When asked about Du’s ruling, Brian Hires, a spokesperson for BLM, said the bureau is “currently developing a timeline and a path forward to address the issues identified by the court, consistent with all applicable legal requirements.”

ClearView’s Fox said Du pretty clearly shot down opponents’ environmental arguments against the federal government’s approval of Thacker Pass, and those same parties are likely to face an uphill battle going forward in the 9th U.S. Circuit Court of Appeals, which also declined to halt construction.
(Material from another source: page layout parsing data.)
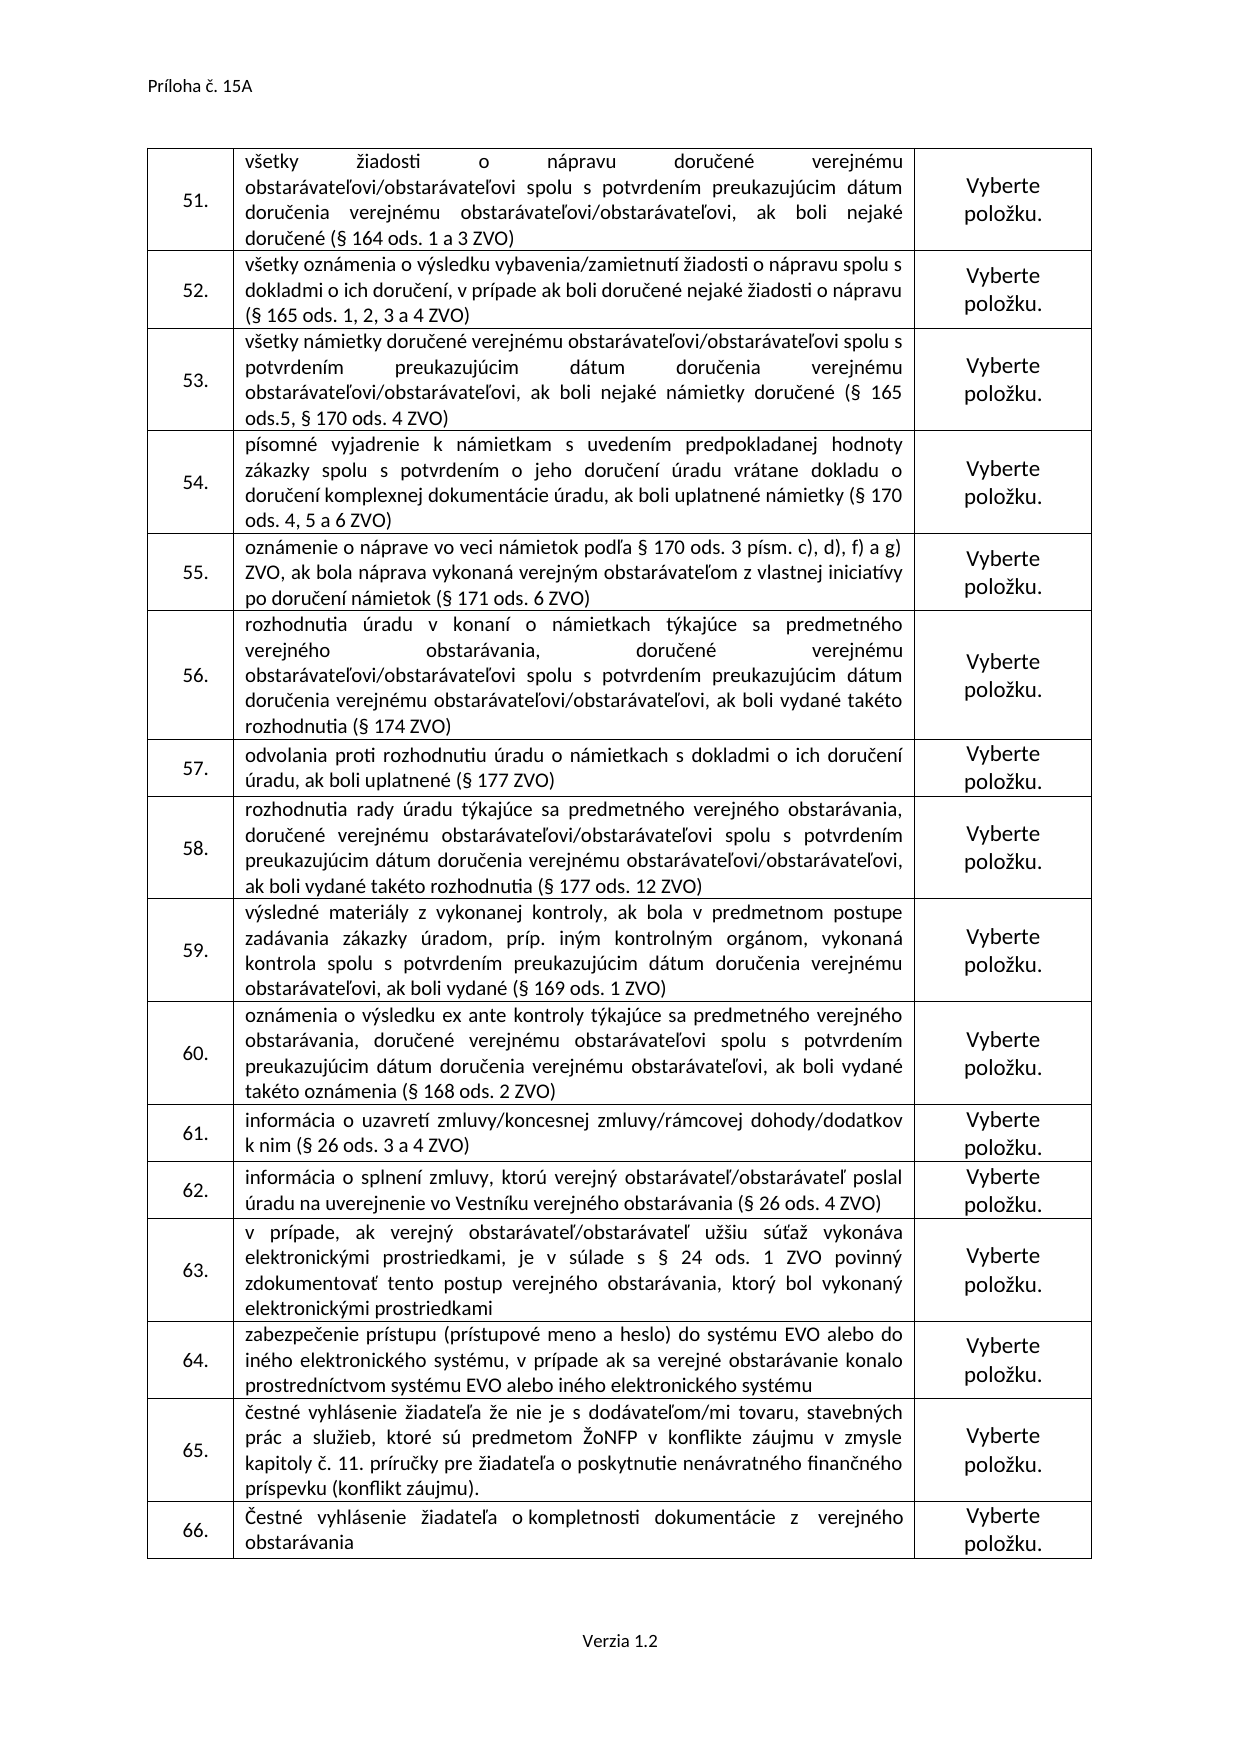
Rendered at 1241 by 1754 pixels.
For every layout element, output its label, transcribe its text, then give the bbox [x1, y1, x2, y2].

table_cell všetky námietky doručené verejnému obstarávateľovi/obstarávateľovi spolu s potvrdením preukazujúcim dátum doručenia verejnému obstarávateľovi/obstarávateľovi, ak boli nejaké námietky doručené (§ 165 ods.5, § 170 ods. 4 ZVO) [234, 329, 914, 430]
table_cell rozhodnutia úradu v konaní o námietkach týkajúce sa predmetného verejného obstarávania, doručené verejnému obstarávateľovi/obstarávateľovi spolu s potvrdením preukazujúcim dátum doručenia verejnému obstarávateľovi/obstarávateľovi, ak boli vydané takéto rozhodnutia (§ 174 ZVO) [234, 611, 914, 738]
table_cell v prípade, ak verejný obstarávateľ/obstarávateľ užšiu súťaž vykonáva elektronickými prostriedkami, je v súlade s § 24 ods. 1 ZVO povinný zdokumentovať tento postup verejného obstarávania, ktorý bol vykonaný elektronickými prostriedkami [234, 1219, 914, 1321]
table_cell informácia o uzavretí zmluvy/koncesnej zmluvy/rámcovej dohody/dodatkov k nim (§ 26 ods. 3 a 4 ZVO) [234, 1105, 914, 1161]
table_cell čestné vyhlásenie žiadateľa že nie je s dodávateľom/mi tovaru, stavebných prác a služieb, ktoré sú predmetom ŽoNFP v konflikte záujmu v zmysle kapitoly č. 11. príručky pre žiadateľa o poskytnutie nenávratného finančného príspevku (konflikt záujmu). [234, 1399, 914, 1501]
table_cell [148, 1162, 233, 1218]
table_cell všetky oznámenia o výsledku vybavenia/zamietnutí žiadosti o nápravu spolu s dokladmi o ich doručení, v prípade ak boli doručené nejaké žiadosti o nápravu (§ 165 ods. 1, 2, 3 a 4 ZVO) [234, 251, 914, 328]
table_cell oznámenie o náprave vo veci námietok podľa § 170 ods. 3 písm. c), d), f) a g) ZVO, ak bola náprava vykonaná verejným obstarávateľom z vlastnej iniciatívy po doručení námietok (§ 171 ods. 6 ZVO) [234, 534, 914, 610]
table_cell [148, 329, 233, 430]
table_cell [148, 1399, 233, 1501]
table_cell [148, 611, 233, 738]
table_cell [148, 1502, 233, 1558]
table_cell [148, 431, 233, 533]
table_cell [148, 797, 233, 898]
table_cell [148, 1002, 233, 1104]
table_cell Čestné vyhlásenie žiadateľa o kompletnosti dokumentácie z verejného obstarávania [234, 1502, 914, 1558]
table_cell [148, 149, 233, 250]
table_cell [148, 534, 233, 610]
table_cell [148, 1219, 233, 1321]
table_cell odvolania proti rozhodnutiu úradu o námietkach s dokladmi o ich doručení úradu, ak boli uplatnené (§ 177 ZVO) [234, 740, 914, 796]
table_cell zabezpečenie prístupu (prístupové meno a heslo) do systému EVO alebo do iného elektronického systému, v prípade ak sa verejné obstarávanie konalo prostredníctvom systému EVO alebo iného elektronického systému [234, 1322, 914, 1398]
table_cell [148, 1105, 233, 1161]
table_cell písomné vyjadrenie k námietkam s uvedením predpokladanej hodnoty zákazky spolu s potvrdením o jeho doručení úradu vrátane dokladu o doručení komplexnej dokumentácie úradu, ak boli uplatnené námietky (§ 170 ods. 4, 5 a 6 ZVO) [234, 431, 914, 533]
table_cell rozhodnutia rady úradu týkajúce sa predmetného verejného obstarávania, doručené verejnému obstarávateľovi/obstarávateľovi spolu s potvrdením preukazujúcim dátum doručenia verejnému obstarávateľovi/obstarávateľovi, ak boli vydané takéto rozhodnutia (§ 177 ods. 12 ZVO) [234, 797, 914, 898]
table_cell [148, 740, 233, 796]
table_cell oznámenia o výsledku ex ante kontroly týkajúce sa predmetného verejného obstarávania, doručené verejnému obstarávateľovi spolu s potvrdením preukazujúcim dátum doručenia verejnému obstarávateľovi, ak boli vydané takéto oznámenia (§ 168 ods. 2 ZVO) [234, 1002, 914, 1104]
table_cell [148, 899, 233, 1001]
table_cell [148, 1322, 233, 1398]
table_cell [148, 251, 233, 328]
table_cell všetky žiadosti o nápravu doručené verejnému obstarávateľovi/obstarávateľovi spolu s potvrdením preukazujúcim dátum doručenia verejnému obstarávateľovi/obstarávateľovi, ak boli nejaké doručené (§ 164 ods. 1 a 3 ZVO) [234, 149, 914, 250]
table_cell informácia o splnení zmluvy, ktorú verejný obstarávateľ/obstarávateľ poslal úradu na uverejnenie vo Vestníku verejného obstarávania (§ 26 ods. 4 ZVO) [234, 1162, 914, 1218]
table_cell výsledné materiály z vykonanej kontroly, ak bola v predmetnom postupe zadávania zákazky úradom, príp. iným kontrolným orgánom, vykonaná kontrola spolu s potvrdením preukazujúcim dátum doručenia verejnému obstarávateľovi, ak boli vydané (§ 169 ods. 1 ZVO) [234, 899, 914, 1001]
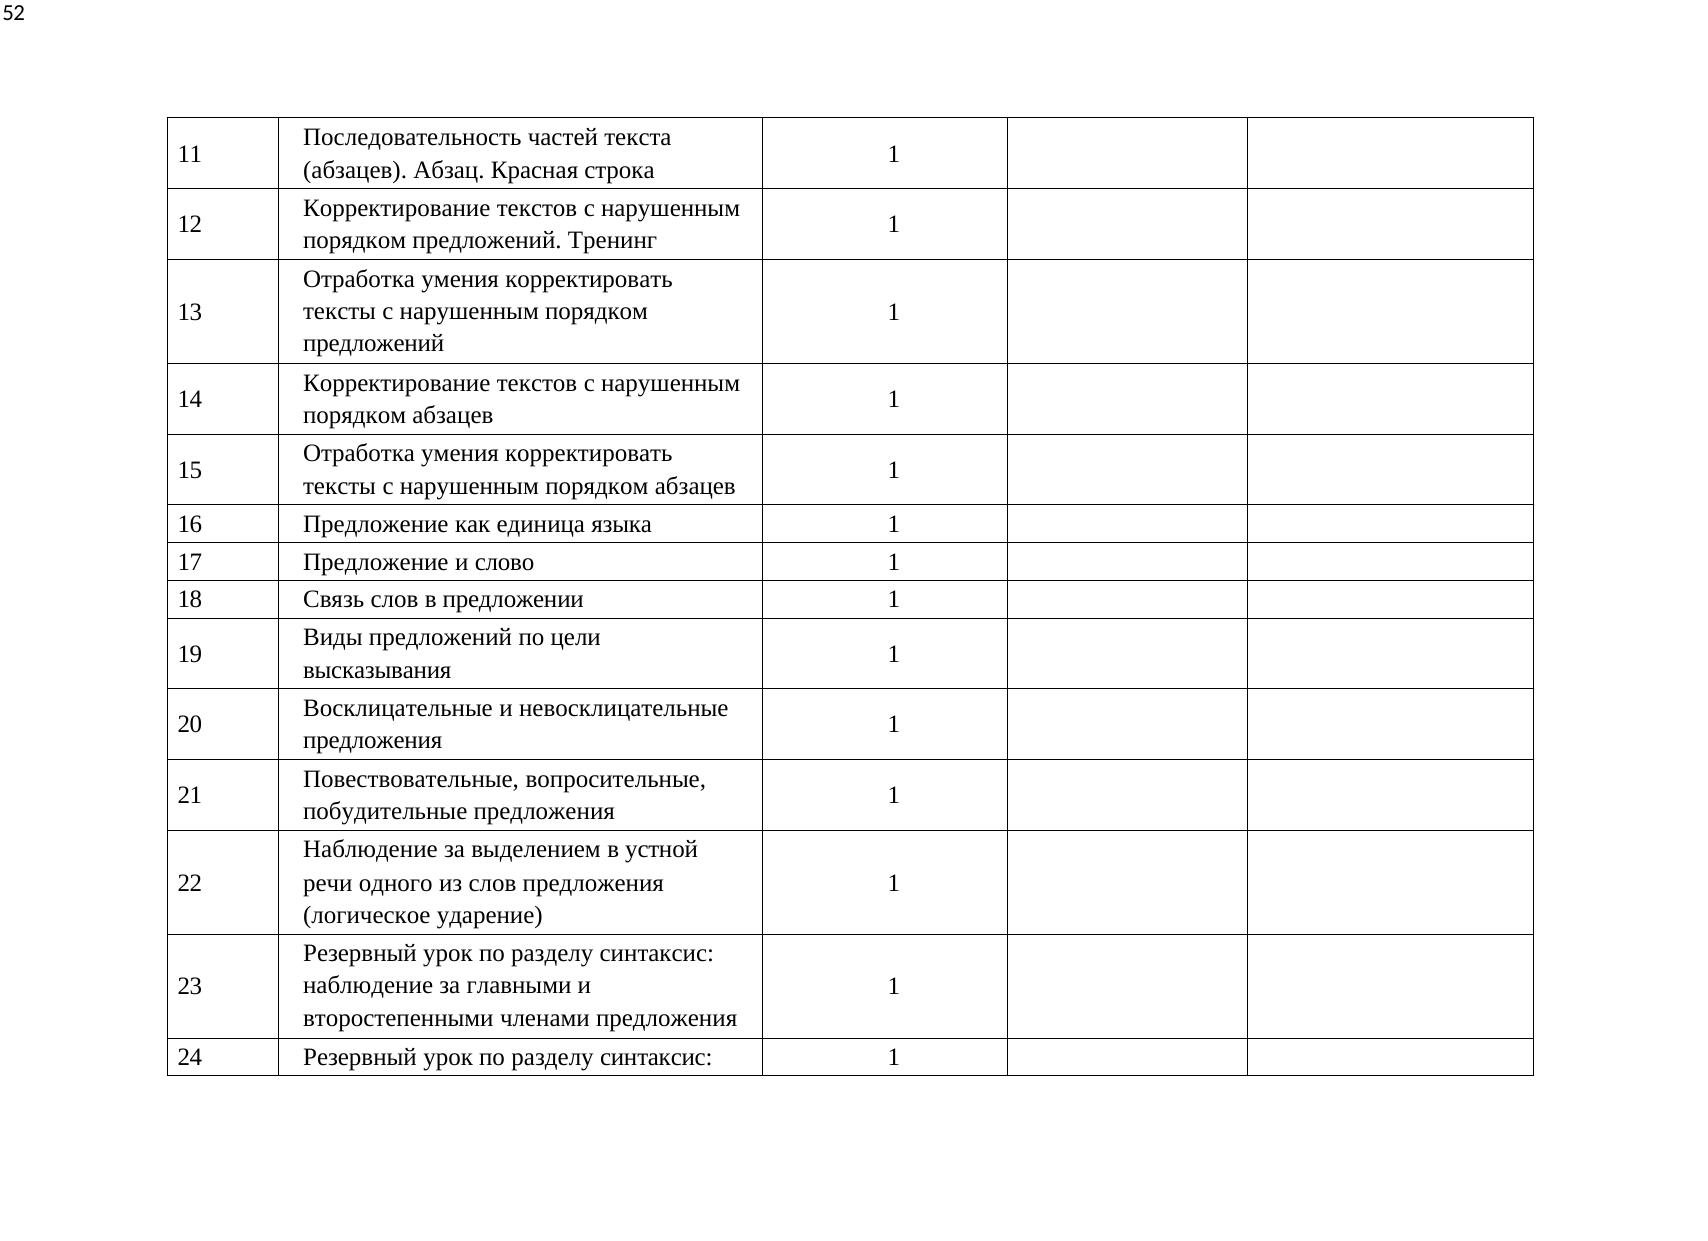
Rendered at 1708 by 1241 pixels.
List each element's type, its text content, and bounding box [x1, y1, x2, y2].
As for the issue tied to BLM reviewing the company’s right to store waste and tailings, Fox called it a “relatively minor fix” that won’t delay the project.

“Based on our read, it looks like they’re facing an uphill battle in the 9th Circuit,” said Fox, later adding that Thacker Pass “might be creating a pathway for projects in the future.” Fox said each project will be challenged in court for region-specific reasons, but arguments raised so far have also been used on projects like pipelines and other energy projects.

Still, concerns remain around how mines like Thacker Pass are planned and permitted.

Patrick Donnelly, the Center for Biological Diversity’s Great Basin director, said he’s tracking more than 70 lithium projectsthroughout Nevada in various stages — mining claims, announcements around exploration and firm proposals — but that only Thacker Pass and Rhyolite Ridge are moving forward through the federal regulatory process.

Open-pit mines, he said, bring with them threats to water quality and impacts on wildlife. He’s spent five years fighting Rhyolite Ridge over its potential impacts to the yellow-flowered Tiehm’s buckwheat, which was deemed endangered late last year (Greenwire, Dec. 14, 2022). That project is now undergoing an environmental review, and a final decision is expected in 2024.

Donnelly said he believes there are alternatives to hardrock mining in sensitive areas and that the Biden administration should conduct a large-scale geospatial and technological analysis to determine where and how to produce lithium without destroying ecosystems or cultural sites in the state. He noted a similar federal effort is underway for planning solar installations in the West.

Without that planning and protection, Donnelly said the road may be fraught for Nevada’s “lithium revolution.”

“If we want to accelerate the renewable energy transition and produce all these domestic minerals, we’re going to have to pick better places to do it,” he said. “We’re not going to get our clean energy revolution if every mining project ends up in the 9th Circuit Court of Appeals.”